Running tasks in a cluster¶
The UFO framework comes with built-in cluster capabilities based on ZeroMQ 3.2.
Contrary to bulk cluster approaches (e.g. solving large linear systems), UFO
tries to distribute streamed data on a set of multiple machines. On each
remote slave, ufod
must be started. By default, the server binds to port
5555 on any available network adapter. To change this, use the -l/--listen
option:
$ ufod --listen tcp://ib0:5555
will let ufod
use the first Infiniband-over-IP connection.
On the master host, you pass the remote slave addresses to the scheduler object. In Python this would look like this:
sched = Ufo.Scheduler(remotes=['tcp://foo.bar.org:5555'])
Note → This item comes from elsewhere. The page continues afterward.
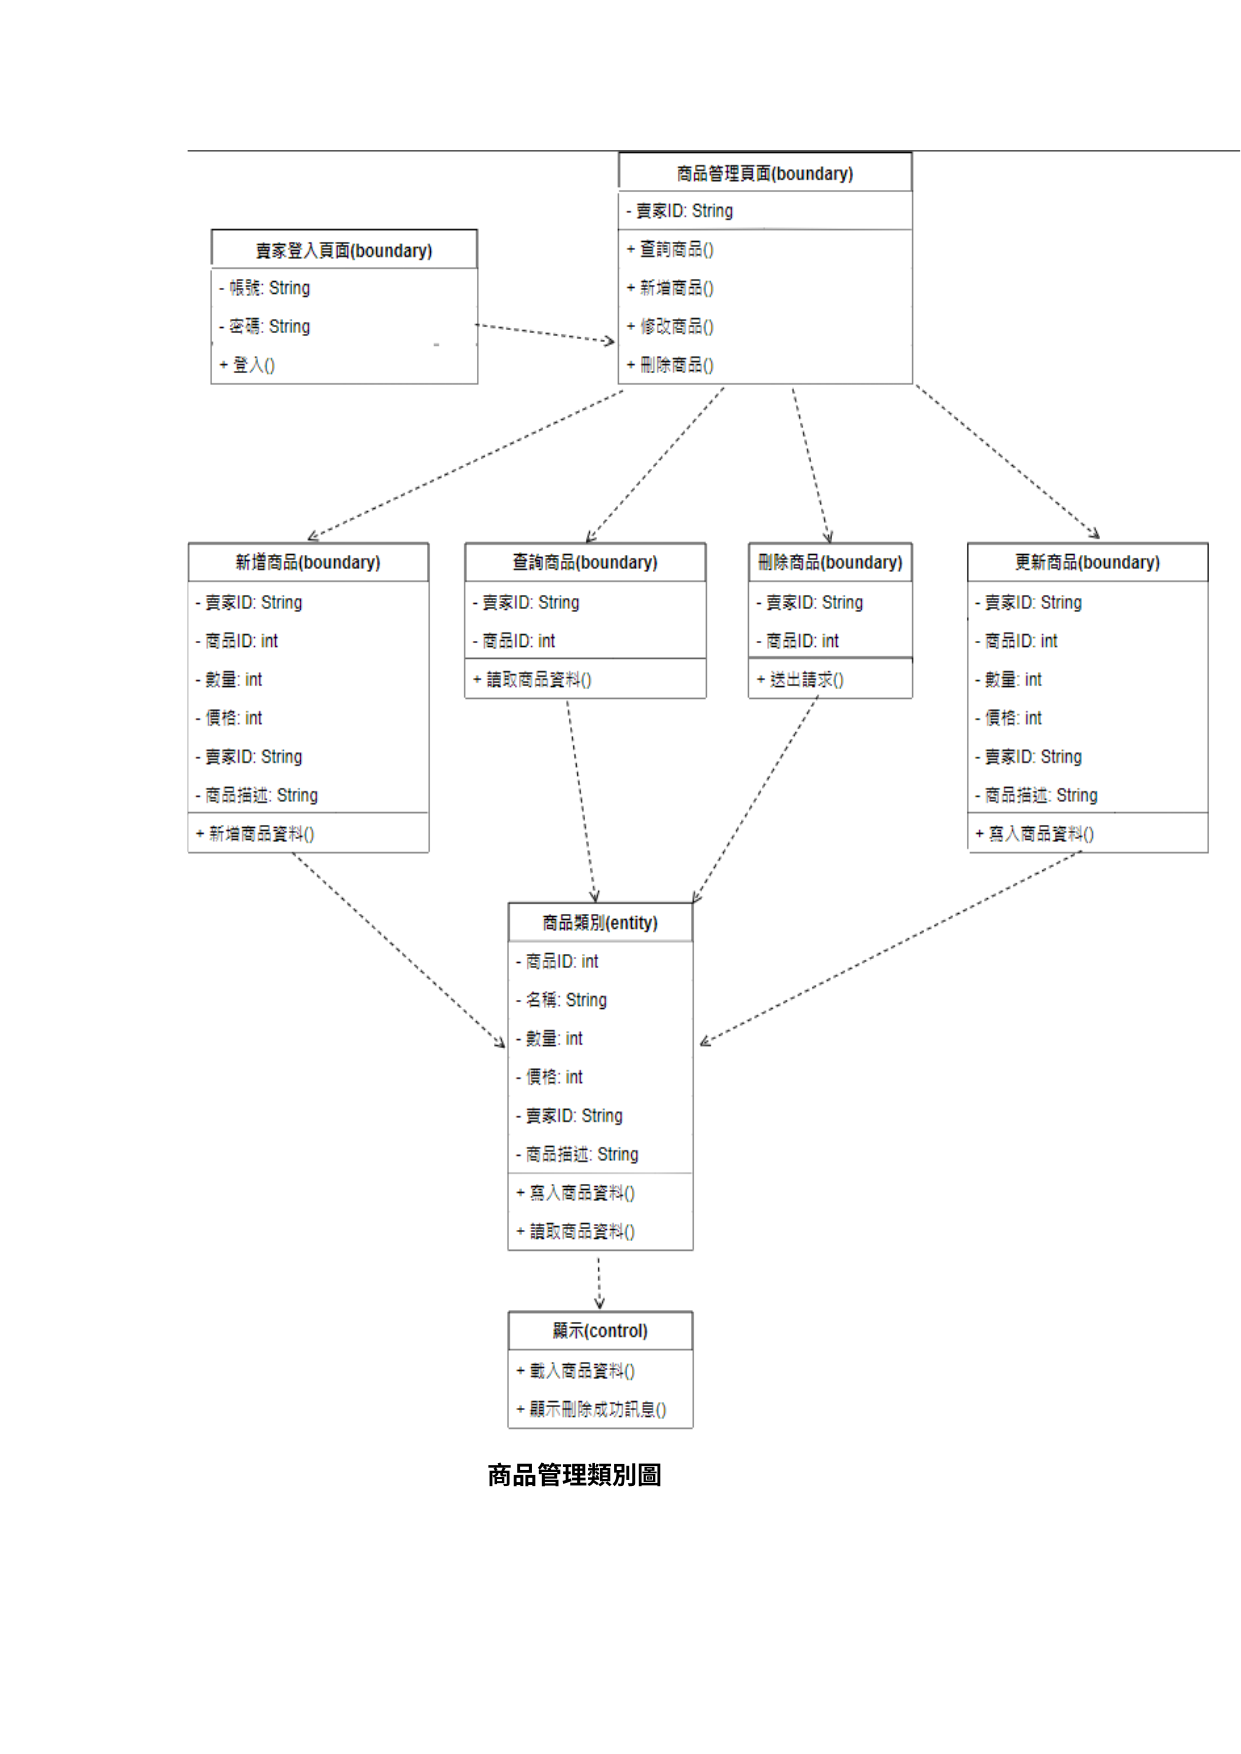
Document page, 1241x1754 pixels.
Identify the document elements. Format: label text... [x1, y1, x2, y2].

text 商品管理類別圖 [187, 1456, 1053, 1492]
picture [187, 150, 1241, 1456]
Address are notated according to ZeroMQ.
Streaming vs. replication¶
Work can be executed in two ways: streaming, which means data is transferred from a master machine to all slaves and returned to the master after computation is finished and replicated in which each slaves works on its own subset of the initial input data. The former must be used if the length of the stream is unknown before execution, otherwise the stream could not be split up into equal partitions.
Initially, the scheduler is set to streaming mode. To switch to replication mode, you have to prepare the scheduler:
sched = Ufo.Scheduler(remotes=remotes)
sched.set_remote_mode(Ufo.RemoteMode.REPLICATE)
sched.run(graph)
Improving small kernel launches¶
UFO uses a single OpenCL context to manage multiple GPUs in a transparent way.
For applications and plugins that require many small kernel launches, multi-GPU
performance suffers on NVIDIA systems due to bad scaling of the kernel launch
time. In order to improve performance on machines with multiple GPUs it is
strongly advised to run multiple ufod
services with differently chosen GPUs
and ports.